Option 2: Using AWS Lambda
If you are fanning-out to many streams, a more efficient method might be to create an AWS Lambda function:
Triggered by Amazon Kinesis stream records
That writes records to multiple Amazon Kinesis 'output' streams
You could even have the Lambda function self-discover the output streams based on a naming convention (eg any stream named app-output-*).
There is a github repo from Amazon lab providing the fanout using lambda. https://github.com/awslabs/aws-lambda-fanout . Also read "Transforming a synchronous Lambda invocation into an asynchronous one" on https://medium.com/retailmenot-engineering/building-a-high-throughput-data-pipeline-with-kinesis-lambda-and-dynamodb-7d78e992a02d , which is critical to build a truly asynchronous processing.
There are two AWS native solutions to fanning out Kinesis streams that don't require AWS Firehose or AWS Lambda.

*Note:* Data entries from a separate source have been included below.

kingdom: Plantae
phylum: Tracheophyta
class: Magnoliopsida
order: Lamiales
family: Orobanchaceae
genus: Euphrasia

Similar to Kafka consumer groups, Kinesis has the application name. Every consumer to the stream can provide a unique application name. If two consumer has the same application name, then messages are distributed between them. To fan out the stream, provide a different application name for those consumers that you want to receive the same messages from the stream. Kinesis will, under the hood, create new DynamoDB tables to keep track of each consumer for each new application so that they can consume messages at a different rate, etc.
Use Kinesis Enhanced Fan-Out for higher throughput (up to 2MiB per second) and this does not count towards your global read limit. At the time of writing, there is a limit of 20 "enhanced fan-out" consumers per stream.
One caveat as far I am aware with these two options is that you need to use the Kinesis Client Library (KCL) (and not the raw AWS SDK).